When cooking, I use imperial units mostly (except temperature), but that's partly because my imperial weights are in nice powers of two and my metric weights are in arbitrary sizes (5g, 10g, 20g, 50g, 100g, 200g, 500g in various numbers), which meansI actually have to pay attention to my arithmetic, and partly because many of the rules I learnt regarding quantities and ratios were originally in imperial units (I learnt to cook from old English books).

(Also, everywhere I've lived cups and spoons have defined volumes in ml [1]- otherwise it would be impossible to mix volumes in a published recipe - but that doesn't make them good units for solids.)

Comment Re:'Controlling' the internet? Good luck with that (Score 0) 174

That is, unless a government is prepared to f**k with such basics as encrypted connections.
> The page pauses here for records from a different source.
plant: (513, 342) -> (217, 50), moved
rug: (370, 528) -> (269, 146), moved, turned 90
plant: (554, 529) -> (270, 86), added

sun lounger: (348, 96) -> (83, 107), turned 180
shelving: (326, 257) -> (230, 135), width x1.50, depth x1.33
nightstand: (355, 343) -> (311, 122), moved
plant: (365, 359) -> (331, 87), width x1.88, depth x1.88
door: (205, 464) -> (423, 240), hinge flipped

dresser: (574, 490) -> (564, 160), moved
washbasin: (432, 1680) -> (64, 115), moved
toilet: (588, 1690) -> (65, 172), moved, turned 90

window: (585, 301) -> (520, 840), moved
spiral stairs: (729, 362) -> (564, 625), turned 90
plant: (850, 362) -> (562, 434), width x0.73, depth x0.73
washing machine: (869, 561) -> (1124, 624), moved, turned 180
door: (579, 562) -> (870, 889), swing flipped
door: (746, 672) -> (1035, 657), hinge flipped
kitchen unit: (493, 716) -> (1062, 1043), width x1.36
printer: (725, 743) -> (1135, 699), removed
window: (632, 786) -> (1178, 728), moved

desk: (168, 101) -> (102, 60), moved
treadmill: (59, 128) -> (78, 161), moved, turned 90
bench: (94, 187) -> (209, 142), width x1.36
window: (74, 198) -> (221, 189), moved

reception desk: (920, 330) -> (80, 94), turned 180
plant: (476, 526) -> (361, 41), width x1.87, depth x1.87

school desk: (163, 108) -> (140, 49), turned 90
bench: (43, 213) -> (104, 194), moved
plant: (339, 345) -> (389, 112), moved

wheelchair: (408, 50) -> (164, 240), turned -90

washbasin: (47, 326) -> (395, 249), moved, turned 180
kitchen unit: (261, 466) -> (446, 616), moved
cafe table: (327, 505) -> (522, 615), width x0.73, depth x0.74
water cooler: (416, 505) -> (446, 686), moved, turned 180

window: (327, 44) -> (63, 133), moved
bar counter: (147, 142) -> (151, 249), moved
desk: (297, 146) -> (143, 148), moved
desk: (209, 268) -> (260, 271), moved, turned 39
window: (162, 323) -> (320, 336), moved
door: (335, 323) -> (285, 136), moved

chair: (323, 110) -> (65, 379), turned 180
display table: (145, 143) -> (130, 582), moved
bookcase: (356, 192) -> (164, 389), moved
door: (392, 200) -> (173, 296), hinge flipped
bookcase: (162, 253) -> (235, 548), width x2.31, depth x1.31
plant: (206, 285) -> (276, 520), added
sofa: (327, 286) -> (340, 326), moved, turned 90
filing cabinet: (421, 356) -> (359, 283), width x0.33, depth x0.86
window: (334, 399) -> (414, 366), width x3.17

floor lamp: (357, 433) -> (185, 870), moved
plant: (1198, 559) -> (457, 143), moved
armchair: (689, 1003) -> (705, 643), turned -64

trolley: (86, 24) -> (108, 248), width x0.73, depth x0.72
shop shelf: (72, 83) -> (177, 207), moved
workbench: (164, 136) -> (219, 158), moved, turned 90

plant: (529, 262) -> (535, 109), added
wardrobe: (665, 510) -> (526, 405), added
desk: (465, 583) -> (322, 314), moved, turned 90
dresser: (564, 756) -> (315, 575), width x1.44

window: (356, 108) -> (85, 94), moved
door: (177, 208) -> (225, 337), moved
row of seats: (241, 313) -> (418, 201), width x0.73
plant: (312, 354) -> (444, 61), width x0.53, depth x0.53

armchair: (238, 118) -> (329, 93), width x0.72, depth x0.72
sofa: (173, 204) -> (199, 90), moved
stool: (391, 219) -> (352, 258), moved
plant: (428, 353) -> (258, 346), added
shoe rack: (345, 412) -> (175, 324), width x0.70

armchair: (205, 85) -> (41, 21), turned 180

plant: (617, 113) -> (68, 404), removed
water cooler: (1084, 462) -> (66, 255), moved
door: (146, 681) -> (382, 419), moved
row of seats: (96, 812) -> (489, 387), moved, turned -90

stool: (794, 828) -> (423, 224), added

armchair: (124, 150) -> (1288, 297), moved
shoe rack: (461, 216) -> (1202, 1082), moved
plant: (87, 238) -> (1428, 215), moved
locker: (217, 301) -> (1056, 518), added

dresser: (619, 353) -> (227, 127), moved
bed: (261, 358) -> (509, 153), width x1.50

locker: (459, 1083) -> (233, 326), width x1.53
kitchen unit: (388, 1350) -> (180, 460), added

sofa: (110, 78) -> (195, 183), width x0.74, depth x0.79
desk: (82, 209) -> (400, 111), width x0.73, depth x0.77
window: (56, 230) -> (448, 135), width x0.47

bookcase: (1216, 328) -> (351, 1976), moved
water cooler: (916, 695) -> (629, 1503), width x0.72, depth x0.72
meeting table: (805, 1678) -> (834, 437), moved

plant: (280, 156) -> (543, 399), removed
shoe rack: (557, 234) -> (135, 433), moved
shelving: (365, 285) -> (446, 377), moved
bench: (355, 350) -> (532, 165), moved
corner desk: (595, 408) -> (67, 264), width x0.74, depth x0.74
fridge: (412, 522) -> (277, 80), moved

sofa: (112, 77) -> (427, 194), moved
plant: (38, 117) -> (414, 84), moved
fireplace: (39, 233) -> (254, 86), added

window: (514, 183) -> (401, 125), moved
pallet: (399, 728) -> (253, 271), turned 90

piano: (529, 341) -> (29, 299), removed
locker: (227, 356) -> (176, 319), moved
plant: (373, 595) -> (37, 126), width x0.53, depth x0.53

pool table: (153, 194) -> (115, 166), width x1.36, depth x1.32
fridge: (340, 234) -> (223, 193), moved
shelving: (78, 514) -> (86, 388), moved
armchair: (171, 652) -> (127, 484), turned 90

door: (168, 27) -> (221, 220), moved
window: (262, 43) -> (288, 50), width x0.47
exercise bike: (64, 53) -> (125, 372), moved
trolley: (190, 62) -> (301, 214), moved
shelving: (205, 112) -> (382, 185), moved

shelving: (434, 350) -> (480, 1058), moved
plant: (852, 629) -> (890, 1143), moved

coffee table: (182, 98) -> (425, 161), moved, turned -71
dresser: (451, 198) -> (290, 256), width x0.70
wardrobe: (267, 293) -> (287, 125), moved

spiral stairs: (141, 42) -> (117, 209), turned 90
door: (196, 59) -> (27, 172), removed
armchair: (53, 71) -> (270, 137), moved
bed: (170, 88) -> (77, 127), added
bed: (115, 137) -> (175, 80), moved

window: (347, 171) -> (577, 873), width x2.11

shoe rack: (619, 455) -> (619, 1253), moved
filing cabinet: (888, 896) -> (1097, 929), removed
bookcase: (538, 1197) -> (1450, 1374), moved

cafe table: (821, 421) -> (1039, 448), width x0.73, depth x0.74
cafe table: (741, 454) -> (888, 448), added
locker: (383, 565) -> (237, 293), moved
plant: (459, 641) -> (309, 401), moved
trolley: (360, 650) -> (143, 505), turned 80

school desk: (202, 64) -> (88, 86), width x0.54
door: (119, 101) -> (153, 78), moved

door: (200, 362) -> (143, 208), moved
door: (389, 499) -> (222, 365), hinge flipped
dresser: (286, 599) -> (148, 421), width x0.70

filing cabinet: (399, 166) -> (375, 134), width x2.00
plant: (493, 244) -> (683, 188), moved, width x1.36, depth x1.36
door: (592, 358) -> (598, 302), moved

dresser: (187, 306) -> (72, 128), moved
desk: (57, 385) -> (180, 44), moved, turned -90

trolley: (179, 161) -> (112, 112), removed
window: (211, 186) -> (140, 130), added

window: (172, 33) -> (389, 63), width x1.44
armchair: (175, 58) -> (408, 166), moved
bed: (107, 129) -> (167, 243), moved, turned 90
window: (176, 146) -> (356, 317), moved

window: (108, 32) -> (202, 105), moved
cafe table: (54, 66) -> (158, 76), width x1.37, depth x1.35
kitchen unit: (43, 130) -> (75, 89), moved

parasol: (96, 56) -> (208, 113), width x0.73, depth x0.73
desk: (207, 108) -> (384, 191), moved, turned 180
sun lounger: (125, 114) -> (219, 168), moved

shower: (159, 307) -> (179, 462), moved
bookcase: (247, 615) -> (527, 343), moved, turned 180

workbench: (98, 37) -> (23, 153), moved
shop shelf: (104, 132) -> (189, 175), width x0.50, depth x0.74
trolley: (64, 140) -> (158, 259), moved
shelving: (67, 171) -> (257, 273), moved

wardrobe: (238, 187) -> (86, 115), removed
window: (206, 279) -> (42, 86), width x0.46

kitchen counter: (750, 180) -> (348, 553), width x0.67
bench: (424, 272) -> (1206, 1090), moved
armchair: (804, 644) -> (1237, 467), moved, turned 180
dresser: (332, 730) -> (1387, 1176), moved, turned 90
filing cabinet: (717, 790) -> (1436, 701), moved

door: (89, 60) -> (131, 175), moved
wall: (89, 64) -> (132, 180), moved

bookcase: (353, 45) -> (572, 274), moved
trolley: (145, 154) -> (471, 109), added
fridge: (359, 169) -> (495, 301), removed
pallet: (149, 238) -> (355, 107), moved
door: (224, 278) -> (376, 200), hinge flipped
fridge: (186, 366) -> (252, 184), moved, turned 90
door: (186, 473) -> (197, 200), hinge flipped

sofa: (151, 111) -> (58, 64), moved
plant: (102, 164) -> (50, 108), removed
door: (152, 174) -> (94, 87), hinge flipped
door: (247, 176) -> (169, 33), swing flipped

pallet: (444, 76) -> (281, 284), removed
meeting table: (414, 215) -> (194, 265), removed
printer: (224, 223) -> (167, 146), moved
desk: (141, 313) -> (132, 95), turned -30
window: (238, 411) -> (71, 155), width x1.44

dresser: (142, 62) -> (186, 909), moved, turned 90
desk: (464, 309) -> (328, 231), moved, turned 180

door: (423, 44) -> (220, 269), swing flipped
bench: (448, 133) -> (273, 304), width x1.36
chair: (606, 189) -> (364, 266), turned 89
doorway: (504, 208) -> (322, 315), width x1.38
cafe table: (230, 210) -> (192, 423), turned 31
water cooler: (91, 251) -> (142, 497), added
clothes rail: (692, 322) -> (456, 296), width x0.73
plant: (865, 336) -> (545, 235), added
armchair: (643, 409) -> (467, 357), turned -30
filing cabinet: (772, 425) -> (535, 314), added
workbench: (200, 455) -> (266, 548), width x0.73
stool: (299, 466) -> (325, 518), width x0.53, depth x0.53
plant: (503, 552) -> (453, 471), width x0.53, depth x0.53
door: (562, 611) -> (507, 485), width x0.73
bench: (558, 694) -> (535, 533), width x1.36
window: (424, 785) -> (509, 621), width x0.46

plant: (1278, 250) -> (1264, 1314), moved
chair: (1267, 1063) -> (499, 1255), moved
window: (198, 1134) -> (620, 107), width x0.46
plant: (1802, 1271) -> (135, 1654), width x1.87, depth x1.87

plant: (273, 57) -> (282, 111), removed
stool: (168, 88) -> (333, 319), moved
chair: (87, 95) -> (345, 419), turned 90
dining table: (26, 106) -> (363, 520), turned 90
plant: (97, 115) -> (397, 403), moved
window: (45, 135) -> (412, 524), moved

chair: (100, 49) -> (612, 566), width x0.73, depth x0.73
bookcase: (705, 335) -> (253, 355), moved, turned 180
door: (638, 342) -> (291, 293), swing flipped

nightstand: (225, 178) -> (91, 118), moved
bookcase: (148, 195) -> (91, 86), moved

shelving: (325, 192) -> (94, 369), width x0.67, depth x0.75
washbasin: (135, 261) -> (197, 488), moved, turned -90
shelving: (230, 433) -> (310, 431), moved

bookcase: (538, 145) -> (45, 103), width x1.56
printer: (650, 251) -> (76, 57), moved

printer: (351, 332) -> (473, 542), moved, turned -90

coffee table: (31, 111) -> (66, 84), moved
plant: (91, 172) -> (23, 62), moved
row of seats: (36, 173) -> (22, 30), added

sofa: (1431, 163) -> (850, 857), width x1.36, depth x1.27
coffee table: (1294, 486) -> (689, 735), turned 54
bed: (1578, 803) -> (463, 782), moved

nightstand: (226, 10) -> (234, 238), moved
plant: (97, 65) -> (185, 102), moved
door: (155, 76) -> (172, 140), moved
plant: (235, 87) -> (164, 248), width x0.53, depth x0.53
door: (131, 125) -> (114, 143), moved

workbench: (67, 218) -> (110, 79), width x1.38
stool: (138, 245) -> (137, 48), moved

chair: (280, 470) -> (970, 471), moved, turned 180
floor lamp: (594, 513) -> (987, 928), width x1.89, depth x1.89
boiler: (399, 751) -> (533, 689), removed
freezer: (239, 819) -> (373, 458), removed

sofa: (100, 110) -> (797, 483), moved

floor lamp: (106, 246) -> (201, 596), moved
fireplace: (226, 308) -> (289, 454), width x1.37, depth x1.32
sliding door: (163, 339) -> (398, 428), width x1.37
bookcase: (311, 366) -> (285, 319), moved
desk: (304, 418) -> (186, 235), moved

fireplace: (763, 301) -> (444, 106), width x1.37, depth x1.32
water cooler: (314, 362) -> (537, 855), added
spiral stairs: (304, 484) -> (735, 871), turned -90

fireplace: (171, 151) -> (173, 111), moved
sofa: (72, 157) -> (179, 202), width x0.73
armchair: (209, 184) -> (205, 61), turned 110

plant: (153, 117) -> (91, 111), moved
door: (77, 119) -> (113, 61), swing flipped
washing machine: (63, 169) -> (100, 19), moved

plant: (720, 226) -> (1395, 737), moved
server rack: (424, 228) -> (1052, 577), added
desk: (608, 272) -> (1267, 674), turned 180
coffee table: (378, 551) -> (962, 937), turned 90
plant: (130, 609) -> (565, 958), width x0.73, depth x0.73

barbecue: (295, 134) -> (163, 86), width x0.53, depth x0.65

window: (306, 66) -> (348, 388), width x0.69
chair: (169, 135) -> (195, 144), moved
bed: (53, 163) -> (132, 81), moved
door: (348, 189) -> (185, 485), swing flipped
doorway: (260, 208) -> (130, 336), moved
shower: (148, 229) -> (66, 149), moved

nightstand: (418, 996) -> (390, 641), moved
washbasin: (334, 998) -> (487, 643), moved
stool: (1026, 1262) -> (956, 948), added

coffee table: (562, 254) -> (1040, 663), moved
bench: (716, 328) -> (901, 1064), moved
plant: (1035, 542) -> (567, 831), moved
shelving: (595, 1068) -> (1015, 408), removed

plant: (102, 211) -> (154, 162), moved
Which would make many legitimate uses (eg. online banking, webmail) impossible

It is actually trivial: require all servers their law can reach to use one of their officially-approved CAs, for security and so on, of course. Then ignore any traffic from a "legitimate' business, and get on with MITM-ing the communications with everyone else. For international messages, just block or interfere with any message to or from a user they can't MITM unless it is a recognised "good" user (i.e. big business). Problem solved, near enough.